NeurIPS 2020

### Review 1

Summary and Contributions: The manuscript proposes an attention network for modeling the relationship between object regions and finally contributes to semantic segmentation. The author proves such an attention mechanism contributes to the contextual representation.

Strengths: The operation in the proposed method is closely combined with mathematics, and it is not a random fabrication. 2) Experiments show that the method proposed by the author is capable and brings useful improvement on multiple datasets. The effect of this method is excellent compared with SPP based and attention-based methods.

Weaknesses: However, there are some concerns to be further improved as well: 1) The author gives the operation of RCB and RIB step by step but does not give a reasonable starting point. Although the final experiment has proved that such an operation may be effective, the author needs a more explicit motivation in this paper. 2) The contrast experiment compares the backbone network's effect, but the backbone network cannot be directly used for segmentation, so the author adds what structure to complete the segmentation after the backbone network, and the subsequent structure will have a significant impact on the segmentation results. The author should explain clearly. 3) There is a large amount of accumulation in the typesetting of the formula in this paper, and the author can further optimize and adjust it.

Correctness: Yes.

Clarity: Yes.

Relation to Prior Work: Yes.

Reproducibility: Yes

Additional Feedback: After the rebuttal: The authors respond to my concerns well. So I update my score with "7: accept".

### Review 2

Summary and Contributions: This paper introduces an Region Attention Network (RANet) to model the relationship between object regions for image semantic segmentation; An Region Construction Block (RCB) is designed to jointly analyze the boundary score map and the semantic score maps; An Region Interaction Block (RIB) is designed to select the representative pixels in each region for context information exchanging.

Strengths: The proposed blocks are somewhat novel and the experimental results are good. Ablation analysis are conducted to validate the efficacy of the proposed modules and the whole network.

Weaknesses: The motivation and illustration are not clear. The details are as follows, 1. Why the RANet can capture more context information than SPP and previous attentional models? The authors claim that RANet naturally provides the spatial and category relationship of pixels to construct the contextual representations, but the category information in RANet may be not accurate, which could results in error guiding information. 2. After obtaining the contextual representation $O$ as described by Eq.(8), how to get the final segmentation map? 3.In Eq.(1), $B_{i \arrow j}$ denote a set of pixels on the line, what is the direction of the line? Vertical?horizontal？or oblique？

Correctness: correct

Clarity: The written and illustration should be improved.

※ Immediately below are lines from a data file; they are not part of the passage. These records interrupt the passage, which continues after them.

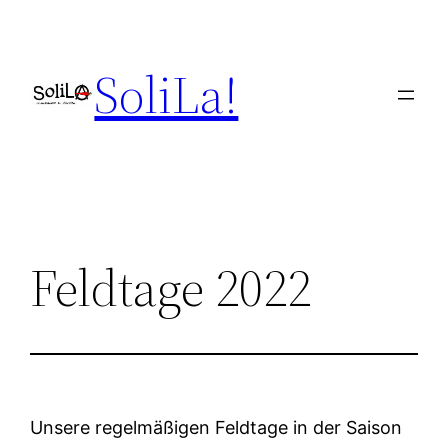
Skip
to
SoliLa!
content
Feldtage 2022
Unsere regelmäßigen Feldtage in der Saison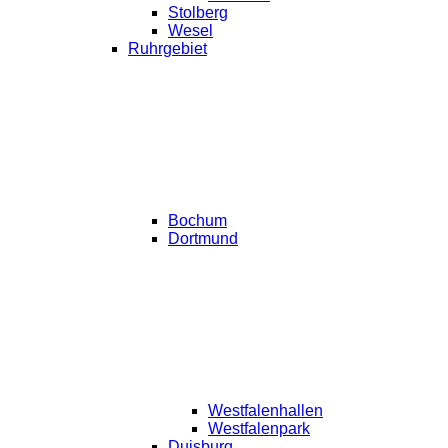
Stolberg
Wesel
Ruhrgebiet
Bochum
Dortmund
Westfalenhallen
Westfalenpark
Duisburg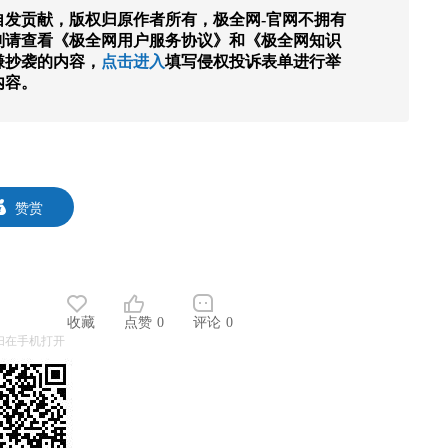
发贡献，版权归原作者所有，极全网-官网不拥有
则请查看《极全网用户服务协议》和《极全网知识
嫌抄袭的内容，
点击进入
填写侵权投诉表单进行举
内容。
赞赏
收藏
点赞
0
评论
0
扫在手机打开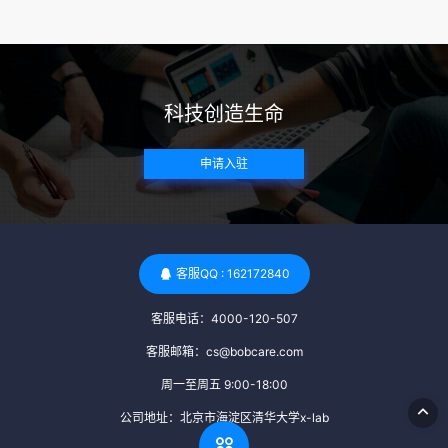
来确定。 传染病检查：捐赠者需要进行全面的传染病检查，包
括乙肝、丙肝、HIV、梅毒等。这些检查旨在确保捐赠者未携
带任何可传染给受卵者的病原体。 药物与生活习惯：捐赠者需
要是非尼古丁使用者、非吸烟者、非吸毒者，并且未使用可能
科技创造生命
影响卵子质量的药物，如某些精神药物和避孕植入物。 学历与
心理标准 学历要求：部分卵子库对捐赠者的学历有一定要求，
申请入驻
但这并非普遍标准。一些卵子库可能更倾向于选择受过高等教
育的女性作为捐赠者，但这并不是绝对的筛选条件。 心理状态
评估：捐赠者需要进行心理状态评估，以确定其对捐赠过程的
态度、理解可能遇到的问题以及未来与受卵者的关系。这有助
于确保捐赠者在捐赠过程中保持积极的心态，并理解其捐赠行
客服QQ : 162172840
为的意义。 其他标准 责任心与沟通能力：由于捐卵过程的时
客服电话：4000-120-507
间不确定性，捐赠者需要有责任心，善于沟通，并尊重预约和
时间表。这有助于确保捐赠周期的顺利进行，并保障受卵者的
客服邮箱：cs@bobcare.com
权益。 面试与筛选流程：捐赠者通常需要经过面试和严格的筛
周一至周五 9:00-18:00
选流程。这包括提交个人照片、视频、身份证照片以及学历证
公司地址：北京市海淀区清华大学x-lab
明等材料，并接受卵子库的全面审查和评估。 综上所述，卵子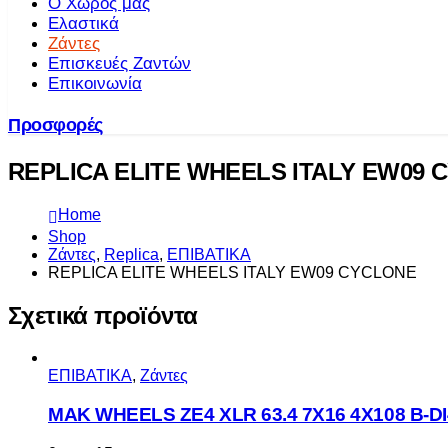
Ο Χώρος μας
Ελαστικά
Ζάντες
Επισκευές Ζαντών
Επικοινωνία
Προσφορές
REPLICA ELITE WHEELS ITALY EW09 
Home
Shop
Ζάντες
,
Replica
,
ΕΠΙΒΑΤΙΚΑ
REPLICA ELITE WHEELS ITALY EW09 CYCLONE
Σχετικά προϊόντα
ΕΠΙΒΑΤΙΚΑ
,
Ζάντες
MAK WHEELS ΖΕ4 XLR 63.4 7Χ16 4Χ108 Β-DI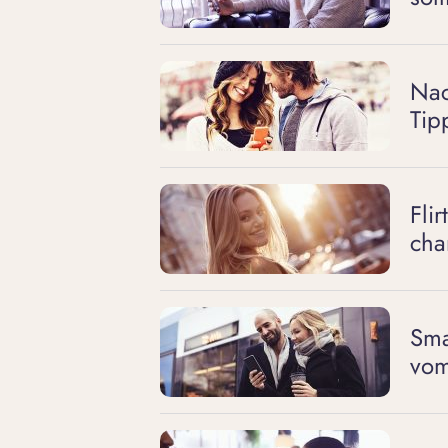
Nac
Tip
Fli
cha
Sma
vom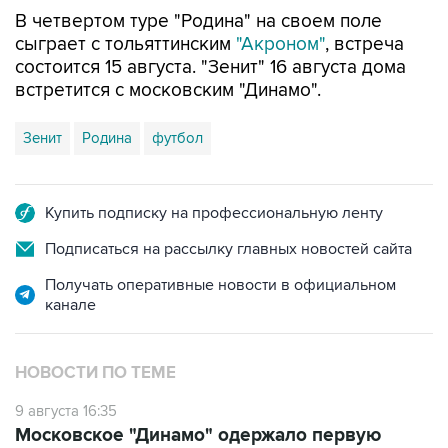
В четвертом туре "Родина" на своем поле
сыграет с тольяттинским
"Акроном"
, встреча
состоится 15 августа. "Зенит" 16 августа дома
встретится с московским "Динамо".
Зенит
Родина
футбол
Купить подписку на профессиональную ленту
Подписаться на рассылку главных новостей сайта
Получать оперативные новости в официальном
канале
НОВОСТИ ПО ТЕМЕ
9 августа 16:35
Московское "Динамо" одержало первую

Relation to Prior Work: Could be improved, especially the motivation of the RANet, i.e., why it can capture more context information than SPP and previous attentional models?

Reproducibility: No

Additional Feedback: 1. I would like to ask the authors to clarify the motivation of the RANet, i.e., why it can capture more context information than SPP and previous attentional models? 2. How to get the final segmentation map by $O$ obtained by Eq.(8)? 3. In Eq.(1), $B_{i \arrow j}$ denote a set of pixels on the line, what is the direction of the line?

### Review 3

Summary and Contributions: The paper introduces a novel attention network for semantic segmentation task. There are two main steps, which is dividing the image into regions and modeling the relation between regions. The author thinks the SPP based methods just use the spatial information between pixels to capture contextual information while other attention methods just use the category information between pixels to exchange context. Compared to these above methods, the new network can better use the correlation between the spatial and category information to enrich the contextual information by exchanging the regional information. Besides, many detailed experiments in various datasets has shown the performance improvement.

Strengths: —It is a novel idea to use the object regions to construct the contextual representations by region interaction —The region construction block and the region interaction block are clearly explained and the visualization is also very good — Extensive experiments are conducted and results are state of the art.

Weaknesses: — The RCB block and RIB block both seem to be very time-consuming. The RCB block includes the boundary score map and category score map. Each map needs to calculate the similarity between each pair of pixels. The RIB block needs to find the representative pixels for each region and aggregate information between regions. So during the training process, it needs to compute all the above information in each iteration, thus it may seriously affect the training speed. —In line 18, authors are encouraged to give more intuitive descriptions to show the differences between RAN and SPP or other attention mechanisms. This may be the main motivation of the new network. —In line 135, In the RIB block, why should we choose the representative pixels？ why not use all the pixels in each region？The author needs to give a short explanation. I guess that maybe there are two reasons. The first one is the computation efficiency and the other one is the segmentation accuracy, which is illustrated in table2.

Correctness: YES

Clarity: YES

Relation to Prior Work: YES

Reproducibility: No

Additional Feedback: —In Figure 5, why do these representative pixels gradually separate from each other as the iteration progresses? —Update：The authors have answered my questions well, so I changed my score. I suggest that the author update the motivation of this method in the paper.